No todo es 'lawfare'
Ahora que el lawfare está en la centralidad de la política latinoamericana es justo y necesario detenernos por unos instantes para precisar su definición, y así evitar que dicho término sea manoseado más de la cuenta y que con tanto uso y abuso acabe perdiendo importancia y sentido.
Como decía Gilbert Rist, se ha hablado y escrito tantísimo del término “desarrollo”, que luego de años, es posible que este concepto sirva para todo, desde evocar a una gran cantidad de rascacielos en Nueva York, hasta pensar en letrinas construidas en algún poblado africano. Si permitimos que esto ocurra con el lawfare, entonces, acabará siendo un abarca-lo-todo que irremediablemente lo condenará a su devaluación progresiva como concepto útil.
De ninguna manera es una contradicción afirmar que para defender la potencialidad del lawfare como herramienta explicativa de muchos de los sucesos políticos que vienen ocurriendo en el siglo XXI en América Latina debemos asumir que “no todo es lawfare”. No toda causa o proceso judicial contra políticos/as o exfuncionarios/as es lawfare. Así, es fundamental delimitar qué es y qué no es.
Por un lado, no podemos ni debemos confundir lawfare con todo golpe blando (por ejemplo, véase el caso del golpe a Manuel Zelaya de Honduras o a Fernando Lugo en Paraguay, donde el lawfare no fue el componente determinante); ni con un golpe de Estado “tradicional” (véase lo que sucedió en Bolivia en 2019). Ni tampoco debemos confundirlo con casos de corrupción reales (no armados), ni con casos como el de “Pepín” Rodríguez Simón en Argentina –prófugo en Uruguay, con pedido de extradición y alerta roja de la Interpol–, que sí ha estado involucrado en operaciones judiciales contra el kirchnerismo. O la situación de Jeanine Áñez, que sí es responsable, precisamente, del golpe de Estado en Bolivia contra Evo Morales.
De modo tal que no todo es persecución ni lawfare.

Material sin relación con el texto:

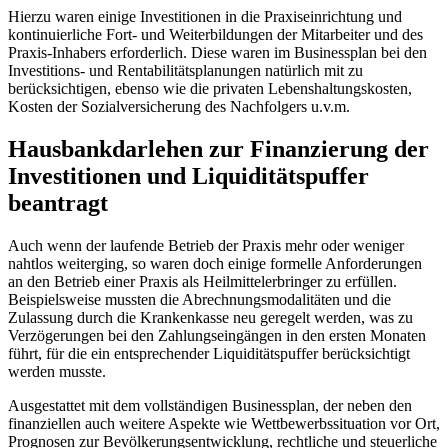
Hierzu waren einige Investitionen in die Praxiseinrichtung und
kontinuierliche Fort- und Weiterbildungen der Mitarbeiter und des
Praxis-Inhabers erforderlich. Diese waren im Businessplan bei den
Investitions- und Rentabilitätsplanungen natürlich mit zu
berücksichtigen, ebenso wie die privaten Lebenshaltungskosten,
Kosten der Sozialversicherung des Nachfolgers u.v.m.
Hausbankdarlehen zur Finanzierung der
Investitionen und Liquiditätspuffer
beantragt
Auch wenn der laufende Betrieb der Praxis mehr oder weniger
nahtlos weiterging, so waren doch einige formelle Anforderungen
an den Betrieb einer Praxis als Heilmittelerbringer zu erfüllen.
Beispielsweise mussten die Abrechnungsmodalitäten und die
Zulassung durch die Krankenkasse neu geregelt werden, was zu
Verzögerungen bei den Zahlungseingängen in den ersten Monaten
führt, für die ein entsprechender Liquiditätspuffer berücksichtigt
werden musste.
Ausgestattet mit dem vollständigen Businessplan, der neben den
finanziellen auch weitere Aspekte wie Wettbewerbssituation vor Ort,
Prognosen zur Bevölkerungsentwicklung, rechtliche und steuerliche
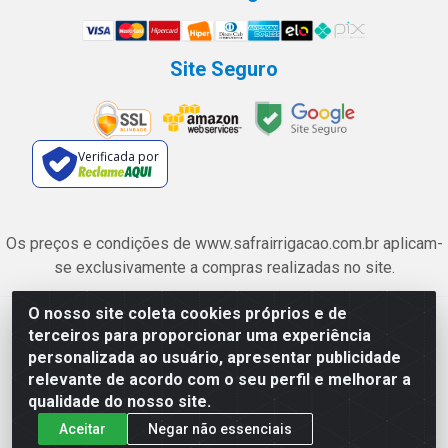
Site Seguro
Verificada por
Os preços e condições de www.safrairrigacao.com.br aplicam-
se exclusivamente a compras realizadas no site.
O nosso site coleta cookies próprios e de
Safra Agrícola e Pecuária LTDA - Avenida Castelo Branco, 5330 -
terceiros para proporcionar uma experiência
Esplanada dos Anicuns, Goiânia/GO - CEP 74.433-205 - CNPJ
personalizada ao usuário, apresentar publicidade
06.315.490/0001-00
relevante de acordo com o seu perfil e melhorar a
qualidade do nosso site.
Aceitar
Negar não essenciais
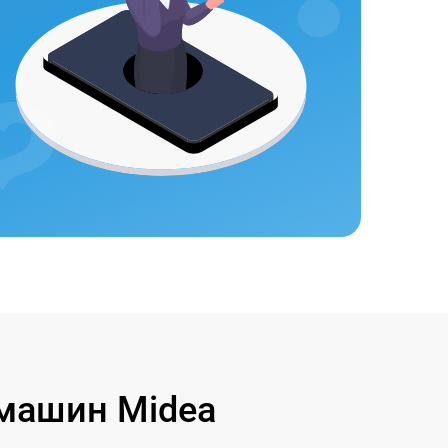
машин Midea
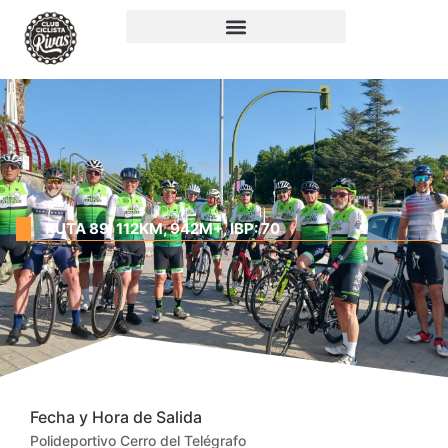
RUTA 89: 112KM, 942M+, IBP: 70
Fecha y Hora de Salida
Polideportivo Cerro del Telégrafo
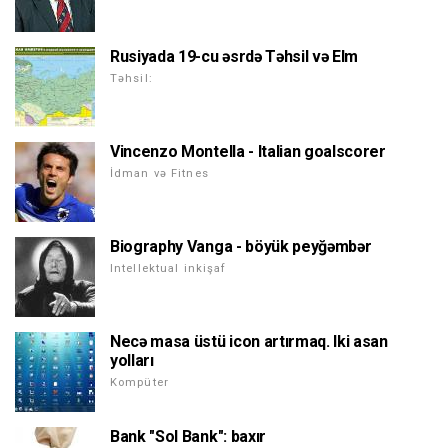
Rusiyada 19-cu əsrdə Təhsil və Elm
Təhsil:
Vincenzo Montella - Italian goalscorer
İdman və Fitnes
Biography Vanga - böyük peyğəmbər
Intellektual inkişaf
Necə masa üstü icon artırmaq. Iki asan
yolları
Kompüter
Bank "Sol Bank": baxır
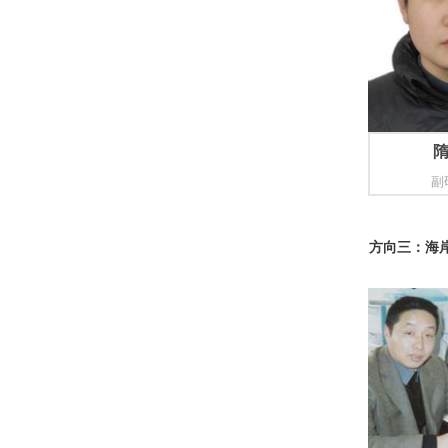
副
方向三：海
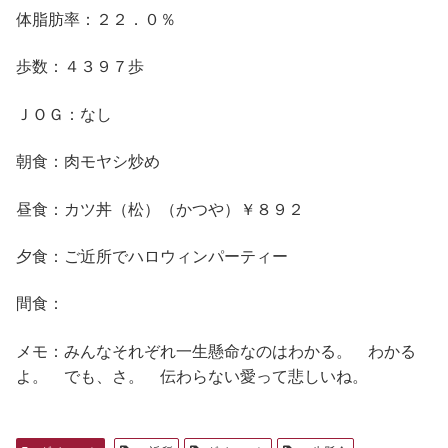
体脂肪率：２２．０％
歩数：４３９７歩
ＪＯＧ：なし
朝食：肉モヤシ炒め
昼食：カツ丼（松）（かつや）￥８９２
夕食：ご近所でハロウィンパーティー
間食：
メモ：みんなそれぞれ一生懸命なのはわかる。 わかる
よ。 でも、さ。 伝わらない愛って悲しいね。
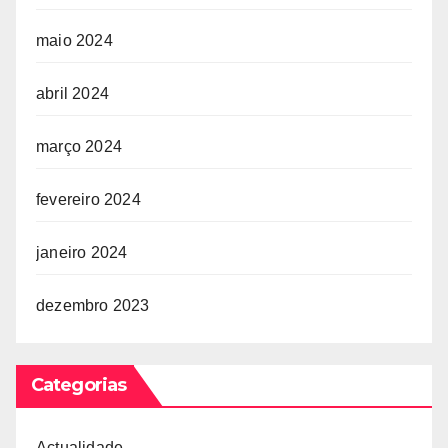
maio 2024
abril 2024
março 2024
fevereiro 2024
janeiro 2024
dezembro 2023
Categorias
Actualidade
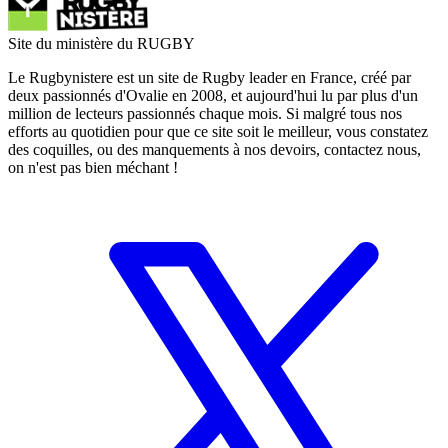
Site du ministère du RUGBY
Le Rugbynistere est un site de Rugby leader en France, créé par
deux passionnés d'Ovalie en 2008, et aujourd'hui lu par plus d'un
million de lecteurs passionnés chaque mois. Si malgré tous nos
efforts au quotidien pour que ce site soit le meilleur, vous constatez
des coquilles, ou des manquements à nos devoirs, contactez nous,
on n'est pas bien méchant !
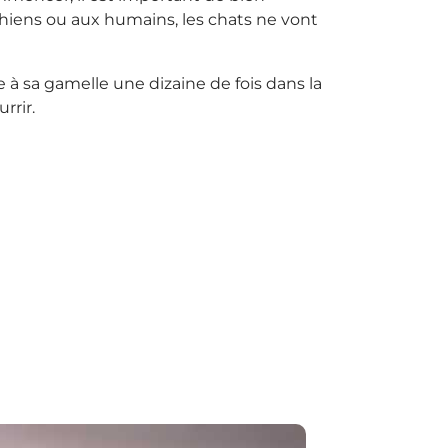
chiens ou aux humains, les chats ne vont
à sa gamelle une dizaine de fois dans la
rrir.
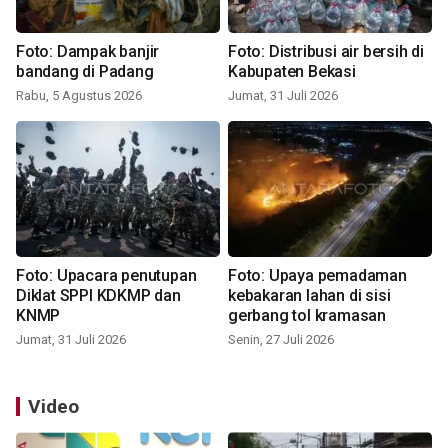
Foto: Dampak banjir
Foto: Distribusi air bersih di
bandang di Padang
Kabupaten Bekasi
Rabu, 5 Agustus 2026
Jumat, 31 Juli 2026
Foto: Upacara penutupan
Foto: Upaya pemadaman
Diklat SPPI KDKMP dan
kebakaran lahan di sisi
KNMP
gerbang tol kramasan
Jumat, 31 Juli 2026
Senin, 27 Juli 2026
Video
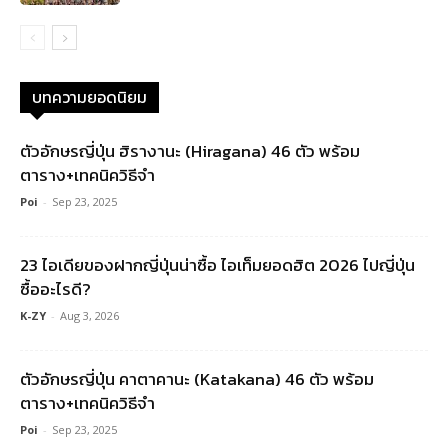
บทความยอดนิยม
ตัวอักษรญี่ปุ่น ฮิรางานะ (Hiragana) 46 ตัว พร้อม
ตาราง+เทคนิควิธีจำ
Poi
-
Sep 23, 2025
23 ไอเดียของฝากญี่ปุ่นน่าซื้อ ไอเท็มยอดฮิต 2026 ไปญี่ปุ่น
ซื้ออะไรดี?
K-ZY
-
Aug 3, 2026
ตัวอักษรญี่ปุ่น คาตาคานะ (Katakana) 46 ตัว พร้อม
ตาราง+เทคนิควิธีจำ
Poi
-
Sep 23, 2025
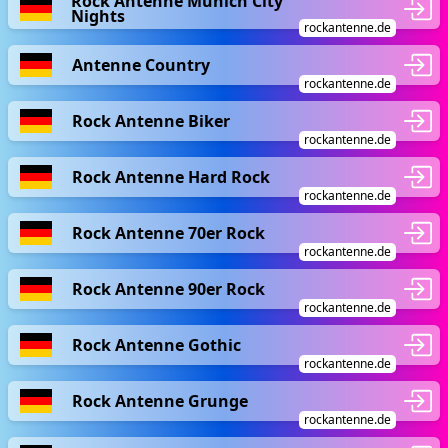
Rock Antenne Munich City
Nights
rockantenne.de
Antenne Country
rockantenne.de
Rock Antenne Biker
rockantenne.de
Rock Antenne Hard Rock
rockantenne.de
Rock Antenne 70er Rock
rockantenne.de
Rock Antenne 90er Rock
rockantenne.de
Rock Antenne Gothic
rockantenne.de
Rock Antenne Grunge
rockantenne.de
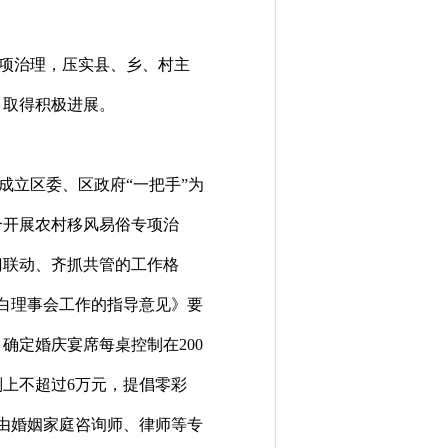
项治理，压实县、乡、村主
，取得积极进展。
成立区委、区政府
“一把手”为
合开展农村移风易俗专项治
门联动、齐抓共管的工作格
白理事会工作的指导意见》要
，确定婚庆宴席每桌控制在
200
则上不超过
6
万元，提倡零彩
由婚姻家庭咨询师、律师等专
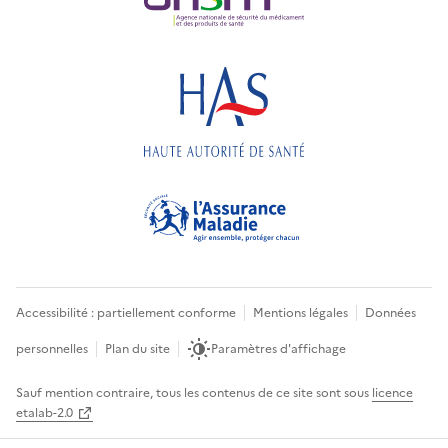
Accessibilité : partiellement conforme
Mentions légales
Données
personnelles
Plan du site
Paramètres d'affichage
Sauf mention contraire, tous les contenus de ce site sont sous
licence
etalab-2.0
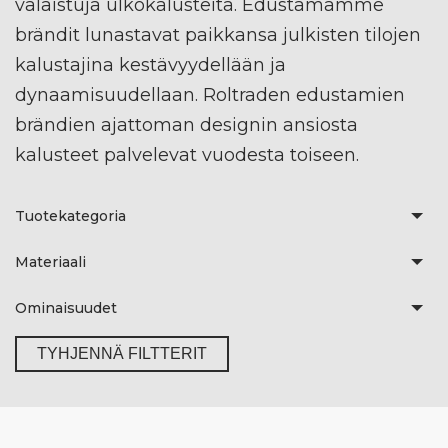
valaistuja ulkokalusteita. Edustamamme
brändit lunastavat paikkansa julkisten tilojen
kalustajina kestävyydellään ja
dynaamisuudellaan. Roltraden edustamien
brändien ajattoman designin ansiosta
kalusteet palvelevat vuodesta toiseen.
Tuotekategoria
Materiaali
Ominaisuudet
TYHJENNÄ FILTTERIT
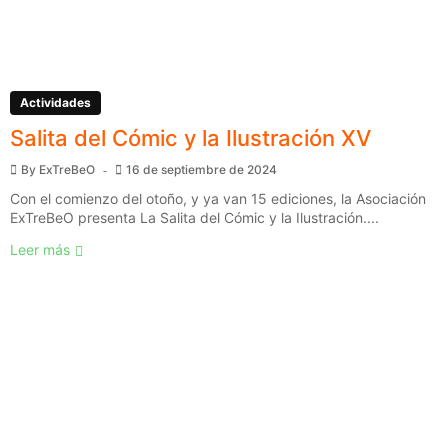
Actividades
Salita del Cómic y la Ilustración XV
By
ExTreBeO
16 de septiembre de 2024
Con el comienzo del otoño, y ya van 15 ediciones, la Asociación
ExTreBeO presenta La Salita del Cómic y la Ilustración....
Leer más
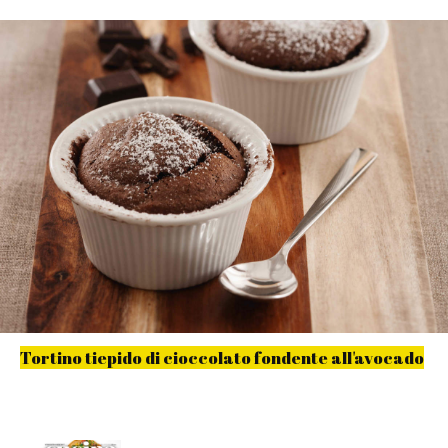
Tortino tiepido di cioccolato fondente all'avocado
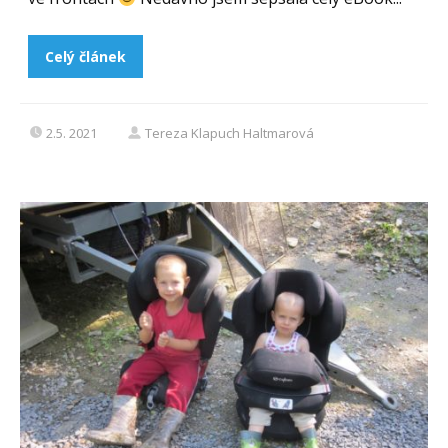
Celý článek
2.5. 2021
Tereza Klapuch Haltmarová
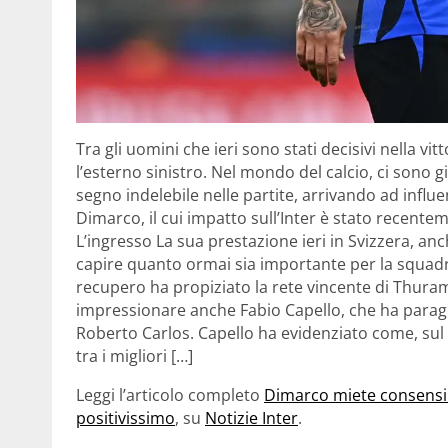
Tra gli uomini che ieri sono stati decisivi nella vit
l’esterno sinistro. Nel mondo del calcio, ci sono g
segno indelebile nelle partite, arrivando ad influenz
Dimarco, il cui impatto sull’Inter è stato recentem
L’ingresso La sua prestazione ieri in Svizzera, anc
capire quanto ormai sia importante per la squadra d
recupero ha propiziato la rete vincente di Thura
impressionare anche Fabio Capello, che ha parago
Roberto Carlos. Capello ha evidenziato come, sul
tra i migliori […]
Leggi l’articolo completo
Dimarco miete consensi 
positivissimo
, su
Notizie Inter
.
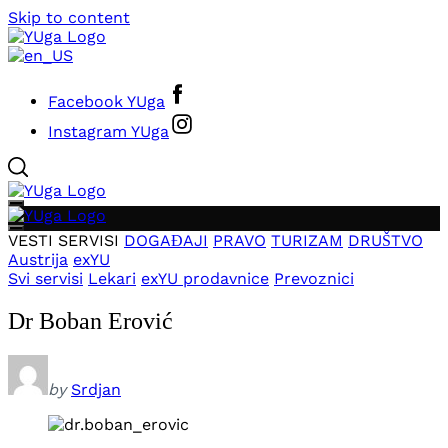
Skip to content
Facebook YUga
Instagram YUga
VESTI
SERVISI
DOGAĐAJI
PRAVO
TURIZAM
DRUŠTVO
Austrija
exYU
Svi servisi
Lekari
exYU prodavnice
Prevoznici
Dr Boban Erović
by
Srdjan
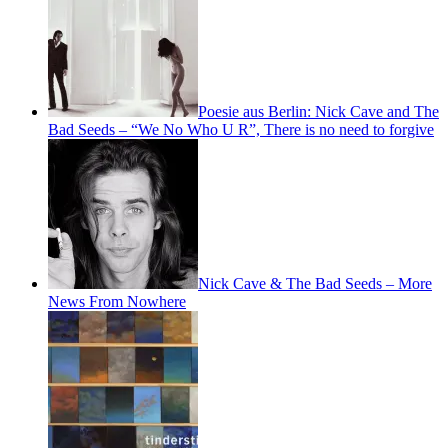
Poesie aus Berlin: Nick Cave and The
Bad Seeds – “We No Who U R”, There is no need to forgive
Nick Cave & The Bad Seeds – More
News From Nowhere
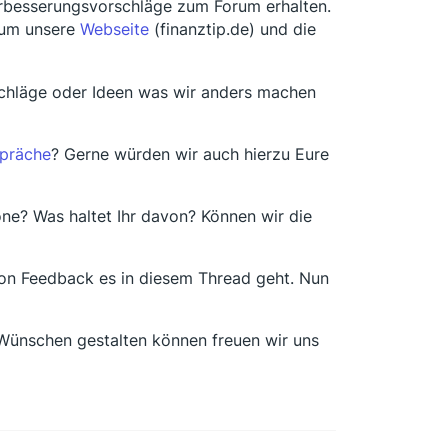
erbesserungsvorschläge zum Forum erhalten.
h um unsere
Webseite
(finanztip.de) und die
schläge oder Ideen was wir anders machen
präche
? Gerne würden wir auch hierzu Eure
ne? Was haltet Ihr davon? Können wir die
 von Feedback es in diesem Thread geht. Nun
Wünschen gestalten können freuen wir uns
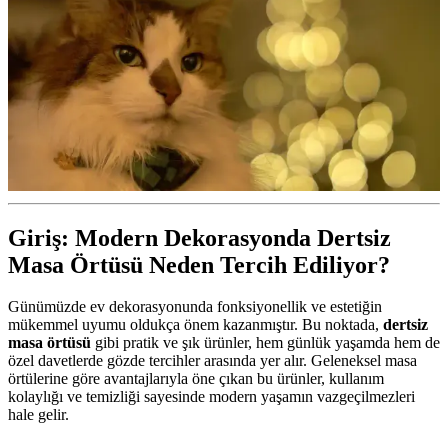
Giriş: Modern Dekorasyonda Dertsiz
Masa Örtüsü Neden Tercih Ediliyor?
Günümüzde ev dekorasyonunda fonksiyonellik ve estetiğin
mükemmel uyumu oldukça önem kazanmıştır. Bu noktada,
dertsiz
masa örtüsü
gibi pratik ve şık ürünler, hem günlük yaşamda hem de
özel davetlerde gözde tercihler arasında yer alır. Geleneksel masa
örtülerine göre avantajlarıyla öne çıkan bu ürünler, kullanım
kolaylığı ve temizliği sayesinde modern yaşamın vazgeçilmezleri
hale gelir.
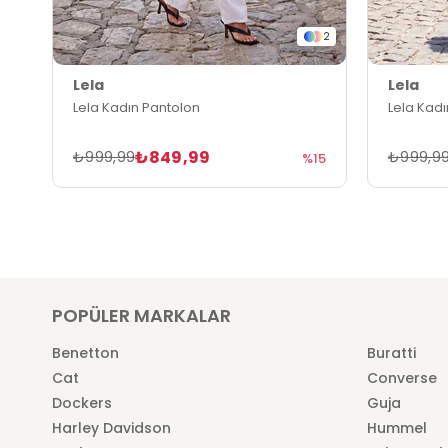
2
Lela
Lela
Lela Kadın Pantolon
Lela Kad
₺849,99
₺999,99
₺999,9
%15
POPÜLER MARKALAR
Benetton
Buratti
Cat
Converse
Dockers
Guja
Harley Davidson
Hummel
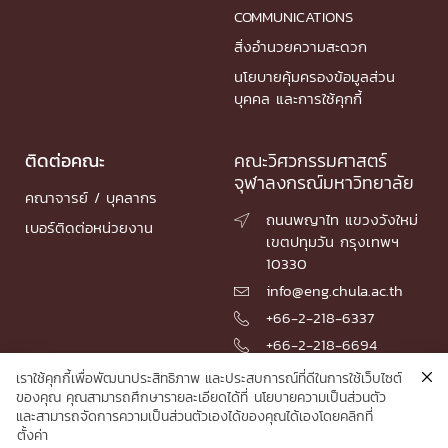
COMMUNICATIONS
สิ่งอำนวยความสะดวก
นโยบายคุ้มครองข้อมูลส่วน
บุคคล และการใช้คุกกี้
ติดต่อคณะ
คณะวิศวกรรมศาสตร์
จุฬาลงกรณ์มหาวิทยาลัย
คณาจารย์ / บุคลากร
ถนนพญาไท แขวงวังใหม่

เบอร์ติดต่อหน่วยงาน
เขตปทุมวัน กรุงเทพฯ
10330
info@eng.chula.ac.th

+66-2-218-6337

+66-2-218-6694

เราใช้คุกกี้เพื่อพัฒนาประสิทธิภาพ และประสบการณ์ที่ดีในการใช้เว็บไซต์
ของคุณ คุณสามารถศึกษารายละเอียดได้ที่
นโยบายความเป็นส่วนตัว
และสามารถจัดการความเป็นส่วนตัวเองได้ของคุณได้เองโดยคลิกที่
© 2026 Faculty of Engineering, Chulalongkorn University
ตั้งค่า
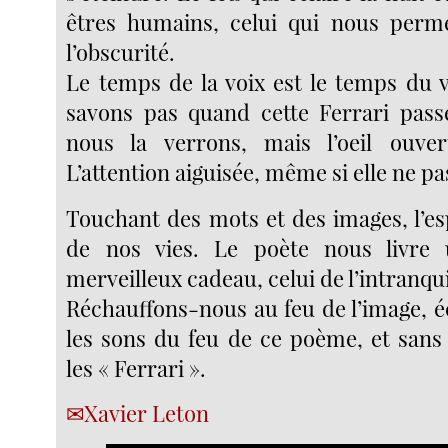
êtres humains, celui qui nous perm
l’obscurité.
Le temps de la voix est le temps du v
savons pas quand cette Ferrari pass
nous la verrons, mais l’oeil ouver
L’attention aiguisée, même si elle ne pa
Touchant des mots et des images, l’es
de nos vies. Le poète nous livre
merveilleux cadeau, celui de l’intranqui
Réchauffons-nous au feu de l’image, é
les sons du feu de ce poème, et sans 
les « Ferrari ».
Xavier Leton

Tales situaciones difieren abiertamente de la persecución al correísmo en Ecuador, del proceso del Lava Jato en Brasil (desde el golpe parlamentario a Dilma, pasando por la criminalización del Partido de los Trabajadores y el encarcelamiento de Lula), así como de la persecución política contra Cristina Fernández y algunos de sus funcionarios y funcionarias. Todos estos procesos se han dado en el marco de una creciente y tensa disputa entre potencias, de pérdida de hegemonía de EEUU y de crisis del capitalismo, que ha sido desafiado en América Latina (con luces y sombras) por sectores, gobiernos, etc. que cuestionan el orden neoliberal.
Por otro lado, y considerando lo anterior, si el lawfare se convierte en horizonte de significado casi exclusivo de los procesos de cambio, se corre el riesgo de darle un poder y entidad aún mayor al que ya tiene. Podría conducir, por ejemplo, a la desconexión con las necesidades y problemas cotidianos de la gente, que requieren de soluciones a corto y mediano plazo. De modo tal que comprender el lawfare y diseñar las herramientas necesarias para contrarrestarlo es un desafío que sí o sí debe afrontar el progresismo cada vez que esto se produzca en cualquier circunstancia sin perder de vista que el objetivo es seguir avanzando en lo político y electoral para lograr sociedades más justas.
En definitiva, por un lado, no todo proceso judicial contra los políticos es lawfare. Tampoco es lawfare todo juicio por corrupción. Es sólo uno de tantos problemas y desafíos a enfrentar y resolver por las izquierdas y los progresismos. Podríamos decir, entonces, que el lawfare es una manera más de sostener el poder geopolítico defendido por una red de intereses y actores a nivel local e internacional vinculados generalmente a las derechas (liberales y conservadoras). Sería una de las estrategias para mantener el statu quo, que puede articularse con otras vías para la desestabilización, y que de ningún modo debería eximir al progresismo de enfrentar tantos otros problemas y desafíos en nuestra región.